_Фрагмент документа_
%%

Нальчик

Рузана Дацирхоева: «Следовать моде – одно, иметь стиль – другое»

Гость нашей рубрики – Рузана Дацирхоева, выпускница Московской текстильной академии им. А.Косыгина, художник по костюмам и художник-постановщик Музыкального театра КБР. Разговор, естественно, начинаем с выбора профессии

– Рузана Мухамедовна, как попали в текстильную академию и как пришли в театр?
– С малых лет любила всё, что связано с рисованием. Когда родители уезжали и, как в «Аленьком цветочке», спрашивали: «Что вам привезти?», – я сразу отвечала: «Мне, пожалуйста, набор гуашевых красок». И когда остальные дети рисовали своих мам с цветами, я рисовала её с набором красок в подарок мне. Однажды, помню, подарили мне акварели. Это была моя первая осуществлённая мечта. И я настолько была рада, что стала бояться, что их кто-то возьмёт и уронит или потеряет. Взяла сама и спрятала. Настолько хорошо спрятала, что сама до сих пор не могу вспомнить, где.

%%

Собранные записи данных
%%

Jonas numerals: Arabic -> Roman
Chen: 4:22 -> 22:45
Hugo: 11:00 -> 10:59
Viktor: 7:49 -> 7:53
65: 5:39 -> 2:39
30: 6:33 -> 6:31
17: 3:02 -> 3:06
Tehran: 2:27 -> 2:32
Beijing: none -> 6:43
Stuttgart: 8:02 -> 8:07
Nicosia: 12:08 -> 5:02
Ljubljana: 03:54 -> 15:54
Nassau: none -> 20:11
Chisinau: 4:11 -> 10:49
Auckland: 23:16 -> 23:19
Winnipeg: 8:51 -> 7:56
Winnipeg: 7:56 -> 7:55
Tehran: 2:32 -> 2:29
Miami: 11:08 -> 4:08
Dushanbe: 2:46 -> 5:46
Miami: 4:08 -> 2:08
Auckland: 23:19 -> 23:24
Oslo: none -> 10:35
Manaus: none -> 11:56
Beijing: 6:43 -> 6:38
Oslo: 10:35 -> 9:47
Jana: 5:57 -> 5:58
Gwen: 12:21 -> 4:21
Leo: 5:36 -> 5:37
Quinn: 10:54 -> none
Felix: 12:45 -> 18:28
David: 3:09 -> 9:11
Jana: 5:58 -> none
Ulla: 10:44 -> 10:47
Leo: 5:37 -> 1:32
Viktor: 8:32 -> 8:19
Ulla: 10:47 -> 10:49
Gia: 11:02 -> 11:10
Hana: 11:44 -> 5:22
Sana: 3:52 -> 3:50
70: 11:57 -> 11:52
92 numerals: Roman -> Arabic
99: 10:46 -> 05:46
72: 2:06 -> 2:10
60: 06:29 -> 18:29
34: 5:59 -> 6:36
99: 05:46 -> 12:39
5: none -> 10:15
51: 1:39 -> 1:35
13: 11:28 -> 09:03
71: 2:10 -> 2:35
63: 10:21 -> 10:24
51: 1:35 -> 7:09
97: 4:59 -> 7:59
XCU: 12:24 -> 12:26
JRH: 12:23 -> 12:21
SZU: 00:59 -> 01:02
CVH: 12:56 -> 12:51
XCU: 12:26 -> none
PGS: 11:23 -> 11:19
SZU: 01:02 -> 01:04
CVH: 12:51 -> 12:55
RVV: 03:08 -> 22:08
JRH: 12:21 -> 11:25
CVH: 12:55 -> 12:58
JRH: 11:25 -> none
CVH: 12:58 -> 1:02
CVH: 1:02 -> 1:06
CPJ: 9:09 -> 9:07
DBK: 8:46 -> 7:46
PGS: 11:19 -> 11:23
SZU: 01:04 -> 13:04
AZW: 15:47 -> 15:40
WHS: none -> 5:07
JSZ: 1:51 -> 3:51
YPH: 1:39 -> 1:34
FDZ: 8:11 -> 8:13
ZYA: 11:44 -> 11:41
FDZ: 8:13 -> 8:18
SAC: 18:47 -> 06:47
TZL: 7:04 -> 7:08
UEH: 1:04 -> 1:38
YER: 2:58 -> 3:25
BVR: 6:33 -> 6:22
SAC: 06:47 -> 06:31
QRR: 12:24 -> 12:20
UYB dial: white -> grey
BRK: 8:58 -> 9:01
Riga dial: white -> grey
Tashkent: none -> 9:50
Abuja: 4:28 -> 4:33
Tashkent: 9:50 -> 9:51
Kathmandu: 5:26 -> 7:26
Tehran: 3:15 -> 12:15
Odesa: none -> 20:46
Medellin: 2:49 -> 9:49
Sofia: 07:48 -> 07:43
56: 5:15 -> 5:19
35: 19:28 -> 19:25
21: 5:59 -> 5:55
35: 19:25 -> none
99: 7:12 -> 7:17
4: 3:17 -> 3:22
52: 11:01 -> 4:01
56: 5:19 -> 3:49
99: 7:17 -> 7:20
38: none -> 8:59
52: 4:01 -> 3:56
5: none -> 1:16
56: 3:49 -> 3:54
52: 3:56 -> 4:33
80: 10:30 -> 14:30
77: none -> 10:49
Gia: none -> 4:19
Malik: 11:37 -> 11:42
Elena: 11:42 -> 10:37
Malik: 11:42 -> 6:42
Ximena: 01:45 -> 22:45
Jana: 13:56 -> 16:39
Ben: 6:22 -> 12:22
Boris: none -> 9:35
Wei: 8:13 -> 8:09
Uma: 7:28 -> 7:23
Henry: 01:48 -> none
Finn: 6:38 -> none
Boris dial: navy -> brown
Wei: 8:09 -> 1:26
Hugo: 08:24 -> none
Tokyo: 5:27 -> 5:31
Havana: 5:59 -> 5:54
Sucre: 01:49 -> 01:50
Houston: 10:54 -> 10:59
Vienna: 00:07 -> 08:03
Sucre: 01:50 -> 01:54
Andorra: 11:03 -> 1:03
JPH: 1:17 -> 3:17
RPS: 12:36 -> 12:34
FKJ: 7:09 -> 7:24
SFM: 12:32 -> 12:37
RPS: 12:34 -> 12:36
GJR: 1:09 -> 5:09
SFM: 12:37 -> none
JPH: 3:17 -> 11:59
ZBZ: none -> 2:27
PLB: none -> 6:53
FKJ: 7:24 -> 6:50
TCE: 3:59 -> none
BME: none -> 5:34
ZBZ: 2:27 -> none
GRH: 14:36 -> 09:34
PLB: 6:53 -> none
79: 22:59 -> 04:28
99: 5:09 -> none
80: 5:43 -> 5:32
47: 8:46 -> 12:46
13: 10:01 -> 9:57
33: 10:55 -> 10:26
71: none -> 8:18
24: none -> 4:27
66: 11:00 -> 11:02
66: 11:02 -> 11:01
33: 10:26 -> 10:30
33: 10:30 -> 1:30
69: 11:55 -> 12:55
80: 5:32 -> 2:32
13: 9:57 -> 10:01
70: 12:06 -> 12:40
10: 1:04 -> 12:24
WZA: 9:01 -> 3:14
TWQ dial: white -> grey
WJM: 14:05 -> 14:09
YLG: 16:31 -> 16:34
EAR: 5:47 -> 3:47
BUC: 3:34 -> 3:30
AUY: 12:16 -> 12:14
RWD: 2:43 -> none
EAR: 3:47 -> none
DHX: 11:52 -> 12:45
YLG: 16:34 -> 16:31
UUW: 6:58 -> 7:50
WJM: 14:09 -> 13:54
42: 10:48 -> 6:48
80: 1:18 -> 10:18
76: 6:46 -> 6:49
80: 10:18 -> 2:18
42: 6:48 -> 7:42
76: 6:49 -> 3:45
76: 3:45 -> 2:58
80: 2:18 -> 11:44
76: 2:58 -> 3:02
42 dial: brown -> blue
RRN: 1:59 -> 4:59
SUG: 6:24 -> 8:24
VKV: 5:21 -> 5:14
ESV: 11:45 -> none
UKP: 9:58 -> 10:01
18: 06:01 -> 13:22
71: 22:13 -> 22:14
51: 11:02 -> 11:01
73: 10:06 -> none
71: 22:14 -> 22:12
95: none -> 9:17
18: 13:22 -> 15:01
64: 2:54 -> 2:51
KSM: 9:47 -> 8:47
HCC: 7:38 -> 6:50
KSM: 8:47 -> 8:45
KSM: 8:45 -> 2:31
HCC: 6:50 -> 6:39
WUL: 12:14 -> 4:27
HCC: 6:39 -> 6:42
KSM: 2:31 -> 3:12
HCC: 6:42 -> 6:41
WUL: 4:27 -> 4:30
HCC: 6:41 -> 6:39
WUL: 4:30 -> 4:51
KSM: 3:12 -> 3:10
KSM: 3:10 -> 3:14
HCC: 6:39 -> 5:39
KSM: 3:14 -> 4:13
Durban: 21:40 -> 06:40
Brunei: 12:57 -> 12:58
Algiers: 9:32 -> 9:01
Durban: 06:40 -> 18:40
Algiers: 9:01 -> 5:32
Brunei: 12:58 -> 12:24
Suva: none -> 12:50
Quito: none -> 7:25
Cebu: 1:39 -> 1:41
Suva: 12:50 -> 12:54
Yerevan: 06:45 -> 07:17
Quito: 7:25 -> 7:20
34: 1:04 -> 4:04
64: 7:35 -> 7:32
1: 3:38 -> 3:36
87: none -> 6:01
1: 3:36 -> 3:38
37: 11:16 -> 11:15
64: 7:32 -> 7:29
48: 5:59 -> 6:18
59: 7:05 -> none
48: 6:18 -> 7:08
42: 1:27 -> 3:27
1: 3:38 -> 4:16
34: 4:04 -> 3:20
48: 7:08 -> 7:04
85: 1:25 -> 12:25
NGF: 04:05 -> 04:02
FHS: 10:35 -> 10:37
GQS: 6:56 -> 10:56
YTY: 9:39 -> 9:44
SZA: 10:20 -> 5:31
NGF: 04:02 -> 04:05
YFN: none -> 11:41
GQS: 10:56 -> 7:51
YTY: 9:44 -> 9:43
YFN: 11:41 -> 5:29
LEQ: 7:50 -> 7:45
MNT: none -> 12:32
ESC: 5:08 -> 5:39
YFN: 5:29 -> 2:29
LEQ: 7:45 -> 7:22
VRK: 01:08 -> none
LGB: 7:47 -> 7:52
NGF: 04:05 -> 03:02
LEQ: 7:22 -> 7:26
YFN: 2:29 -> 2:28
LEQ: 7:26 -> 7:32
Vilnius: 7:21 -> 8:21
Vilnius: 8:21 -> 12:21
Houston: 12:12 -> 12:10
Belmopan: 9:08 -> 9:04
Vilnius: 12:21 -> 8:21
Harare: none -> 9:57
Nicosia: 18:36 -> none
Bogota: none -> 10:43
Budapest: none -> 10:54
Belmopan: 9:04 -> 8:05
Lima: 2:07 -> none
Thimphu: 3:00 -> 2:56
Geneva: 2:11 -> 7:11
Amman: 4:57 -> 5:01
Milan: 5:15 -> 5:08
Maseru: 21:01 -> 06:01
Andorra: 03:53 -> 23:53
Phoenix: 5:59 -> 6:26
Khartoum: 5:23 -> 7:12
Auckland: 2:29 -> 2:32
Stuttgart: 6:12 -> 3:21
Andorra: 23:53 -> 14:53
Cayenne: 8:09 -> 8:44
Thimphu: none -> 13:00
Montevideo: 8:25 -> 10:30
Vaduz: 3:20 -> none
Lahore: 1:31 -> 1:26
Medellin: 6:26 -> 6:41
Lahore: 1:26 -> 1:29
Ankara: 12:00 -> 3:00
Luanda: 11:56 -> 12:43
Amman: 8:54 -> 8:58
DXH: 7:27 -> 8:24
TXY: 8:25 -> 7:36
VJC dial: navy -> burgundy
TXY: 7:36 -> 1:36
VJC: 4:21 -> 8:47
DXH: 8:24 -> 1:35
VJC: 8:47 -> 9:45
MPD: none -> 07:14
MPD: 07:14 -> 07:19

%%

_Список задач_
• A. Повторите дословно отрывок интервью: начните со слов «Гость нашей рубрики» и закончите словами «могу вспомнить, где.».
• B. Воспроизведите дословно строки записей, начиная с самой первой строки записей и заканчивая строкой, содержащей «Tehran: 2:32 -> 2:29», включительно.

_Решённые задачи_
• A.
Гость нашей рубрики – Рузана Дацирхоева, выпускница Московской текстильной академии им. А.Косыгина, художник по костюмам и художник-постановщик Музыкального театра КБР. Разговор, естественно, начинаем с выбора профессии

– Рузана Мухамедовна, как попали в текстильную академию и как пришли в театр?
– С малых лет любила всё, что связано с рисованием. Когда родители уезжали и, как в «Аленьком цветочке», спрашивали: «Что вам привезти?», – я сразу отвечала: «Мне, пожалуйста, набор гуашевых красок». И когда остальные дети рисовали своих мам с цветами, я рисовала её с набором красок в подарок мне. Однажды, помню, подарили мне акварели. Это была моя первая осуществлённая мечта. И я настолько была рада, что стала бояться, что их кто-то возьмёт и уронит или потеряет. Взяла сама и спрятала. Настолько хорошо спрятала, что сама до сих пор не могу вспомнить, где.

• B.
Jonas numerals: Arabic -> Roman
Chen: 4:22 -> 22:45
Hugo: 11:00 -> 10:59
Viktor: 7:49 -> 7:53
65: 5:39 -> 2:39
30: 6:33 -> 6:31
17: 3:02 -> 3:06
Tehran: 2:27 -> 2:32
Beijing: none -> 6:43
Stuttgart: 8:02 -> 8:07
Nicosia: 12:08 -> 5:02
Ljubljana: 03:54 -> 15:54
Nassau: none -> 20:11
Chisinau: 4:11 -> 10:49
Auckland: 23:16 -> 23:19
Winnipeg: 8:51 -> 7:56
Winnipeg: 7:56 -> 7:55
Tehran: 2:32 -> 2:29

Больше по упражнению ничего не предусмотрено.